If clouds and sulfate are correlated then we may conclude that clouds produce large amounts of sulfate. However, if clouds and sulfate are anti-correlated then we may conclude that clouds wash out more aerosols than they produce, or that clouds block photochemical sulfate production. Given the number of significant, but opposing, cloud-related processes, we might expect to find no correlation in real-life data, just as the balance in your checking account might not change if you spend money as fast as you earn it.

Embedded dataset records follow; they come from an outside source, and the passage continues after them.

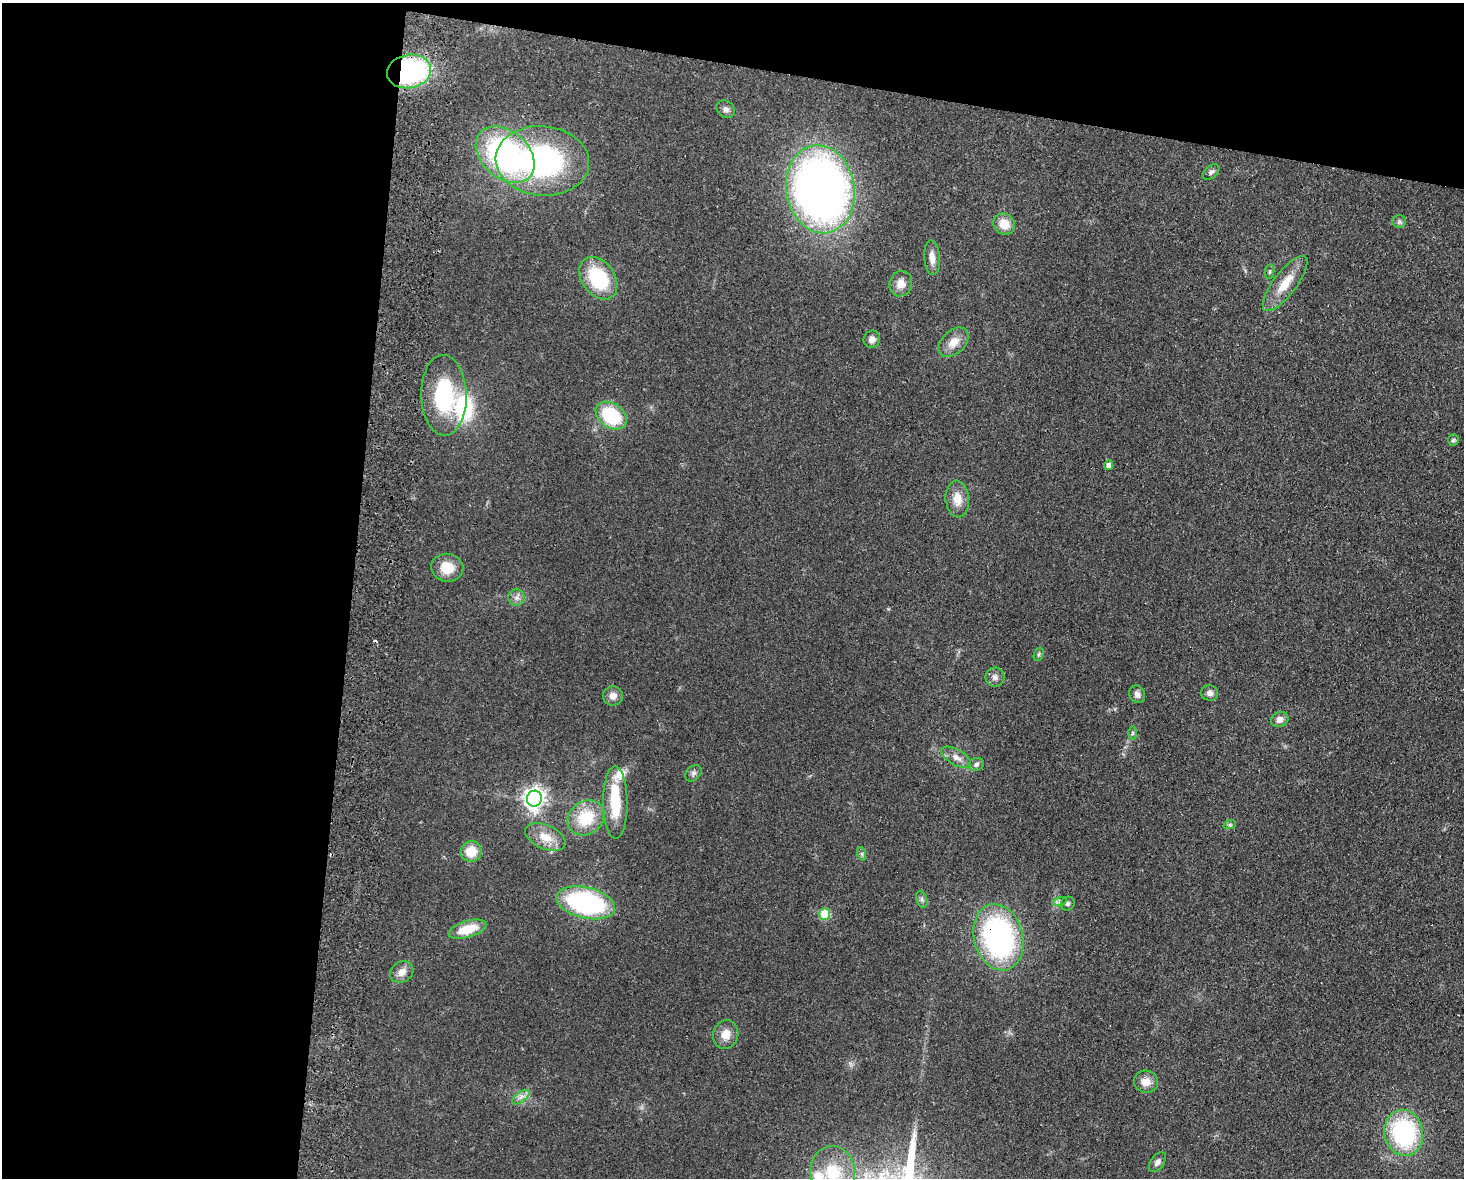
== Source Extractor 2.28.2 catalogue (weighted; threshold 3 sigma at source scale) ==
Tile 1 of 3 x 4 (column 1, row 1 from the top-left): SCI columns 170-1631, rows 3538-4713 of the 4838 x 4724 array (HDU 1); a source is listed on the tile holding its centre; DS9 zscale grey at full resolution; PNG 1466 x 1180 px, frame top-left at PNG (2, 3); each listed source drawn as its Kron ellipse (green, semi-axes under 4 px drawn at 4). Shown black and unused: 30% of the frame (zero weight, under 2 of 3 exposures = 3% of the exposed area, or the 3 px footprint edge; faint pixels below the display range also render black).
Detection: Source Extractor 2.28.2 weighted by HDU 2 'WHT'; one run over the whole footprint, this tile lists its part. Background 0.0998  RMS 0.0086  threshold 0.0385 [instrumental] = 3 sigma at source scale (4.5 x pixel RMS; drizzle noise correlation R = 1.50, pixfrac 1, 0.05/0.05 arcsec/px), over >= 5 px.
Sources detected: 60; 3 cosmic-ray / hot-pixel residue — neither listed nor drawn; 4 inside a brighter listed object's ellipse — not listed separately; the other 53 listed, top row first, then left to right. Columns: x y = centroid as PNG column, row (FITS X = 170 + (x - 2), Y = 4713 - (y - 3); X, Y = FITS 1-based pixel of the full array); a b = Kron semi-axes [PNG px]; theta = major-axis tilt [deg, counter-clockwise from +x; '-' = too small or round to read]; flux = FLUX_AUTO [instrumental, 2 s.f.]
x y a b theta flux
409 71 22 16 10 140
726 109 10 8 -44 3.7
505 155 33 23 -41 190
542 161 47 34 -5 170
1211 172 10 6 39 2.9
820 189 44 34 -81 670
1399 221 7 6 - 2.1
1004 224 11 10 - 14
932 258 17 8 -86 7.6
1270 271 7 4 83 1.4
598 278 23 16 -54 55
901 284 13 11 71 8.3
1285 284 33 11 53 19
872 339 9 8 - 5.3
954 342 17 11 43 11
444 395 40 22 -88 75
611 416 17 12 -35 50
1453 440 6 5 - 1.8
1109 465 4 4 - 4.8
957 499 18 11 -85 12
447 568 16 14 -7 17
517 598 8 8 - 3.8
1039 654 7 5 73 1.4
995 677 9 9 - 4.1
1210 693 8 7 - 3.5
1137 694 9 7 -59 4
613 696 10 9 - 5.9
1280 719 9 7 25 5.7
1132 733 6 4 90 1.4
956 757 16 8 -30 6.8
976 764 7 6 - 2.9
693 773 9 7 44 2.6
534 799 8 7 - 550
615 802 36 12 -89 33
586 818 19 16 38 33
1230 824 6 4 18 1.4
545 837 21 12 -23 14
471 851 10 10 - 16
862 854 7 4 -72 1.6
922 899 9 5 -71 2.3
1059 902 7 4 18 1.8
586 903 30 15 -13 150
1068 904 7 6 - 2.1
825 914 6 5 - 32
468 929 19 8 16 22
998 937 34 24 -75 190
402 972 12 10 35 6.9
726 1034 14 12 74 9.7
1146 1082 12 11 - 9.1
521 1097 10 5 36 3.7
1404 1133 23 19 -78 110
1157 1162 11 6 54 3.7
833 1172 26 22 -85 39
Overlapping masked pixels (flux is a lower limit): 2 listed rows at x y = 409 71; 998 937
Isophote crosses this tile's border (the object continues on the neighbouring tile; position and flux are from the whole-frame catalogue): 1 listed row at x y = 833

We examined more than four years of daily average sulfate concentrations from about 50 locations in Europe and North America, together with cloud cover data obtained from satellite observations. The results indicate that clouds and sulfate are strongly anti-correlated. An example of data from Germany is shown in the line-plot graph. When cloud cover is high, sulfate amount decreases (and often rain removes the sulfate as shown in the lowest panel). Indeed, following a careful statistical analysis of all the data, we concluded that the most important influence of cloud cover is to inhibit sulfate production and to wash existing sulfate from the atmosphere. Other cloud-sulfate interactions are probably occurring, but their cumulative impact is not evident.

Using computer climate models that include sulfur production, transport, and removal in the atmosphere, we can distinguish the sulfate that is produced in clear skies from that produced inside clouds. We confirmed that clouds are anti-correlated with the sulfate made via photo-chemical reactions, but (unsurprisingly) this is not the case with sulfate made in clouds. In its original formulation, our computer model made too much sulfate within clouds, and could not reproduce the anti-correlation seen in the observations. After improving our model's treatment of cloud production and removal of sulfate, cloud production of sulfate decreased and the model anti-correlation now looks similar to the observations.

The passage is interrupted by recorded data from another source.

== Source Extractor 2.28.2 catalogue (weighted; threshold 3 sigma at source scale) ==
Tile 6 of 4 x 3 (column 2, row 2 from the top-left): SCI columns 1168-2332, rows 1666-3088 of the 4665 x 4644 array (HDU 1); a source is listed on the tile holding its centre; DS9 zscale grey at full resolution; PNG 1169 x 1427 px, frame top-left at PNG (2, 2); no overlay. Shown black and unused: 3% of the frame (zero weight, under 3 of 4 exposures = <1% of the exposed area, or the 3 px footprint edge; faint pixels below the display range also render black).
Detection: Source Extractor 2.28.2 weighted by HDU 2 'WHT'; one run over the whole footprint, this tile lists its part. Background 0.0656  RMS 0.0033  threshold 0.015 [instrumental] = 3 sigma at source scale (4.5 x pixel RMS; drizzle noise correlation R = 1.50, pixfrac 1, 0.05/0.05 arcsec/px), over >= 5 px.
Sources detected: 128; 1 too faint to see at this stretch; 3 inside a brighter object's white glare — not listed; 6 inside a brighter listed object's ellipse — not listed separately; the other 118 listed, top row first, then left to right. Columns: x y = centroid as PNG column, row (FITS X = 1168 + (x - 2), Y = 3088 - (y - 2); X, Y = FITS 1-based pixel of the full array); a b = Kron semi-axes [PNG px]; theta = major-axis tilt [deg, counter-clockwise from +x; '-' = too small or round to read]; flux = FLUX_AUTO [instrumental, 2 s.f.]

Aerosols and cloud-aerosol interactions are important factors in future climate change. Since computer climate models like ours are required for predicting climate change, it is crucial that these models have accurate interaction between clouds and aerosols. One of our greatest challenges is finding ways to use observations of the current climate to provide constraints that affect these predictions. By teasing out the relationships between clouds and sulfate in datasets like those analyzed in this study, we help reduce uncertainty in our predictions and provide a benchmark that other climate models must match as well.


Koch, D., J. Park, and A. Del Genio 2003. Clouds and sulfate are anticorrelated: A new diagnostic for global sulfur models. J. Geophys. Res. 108, no. D24, 4781, doi:10.1029/2003JD003621.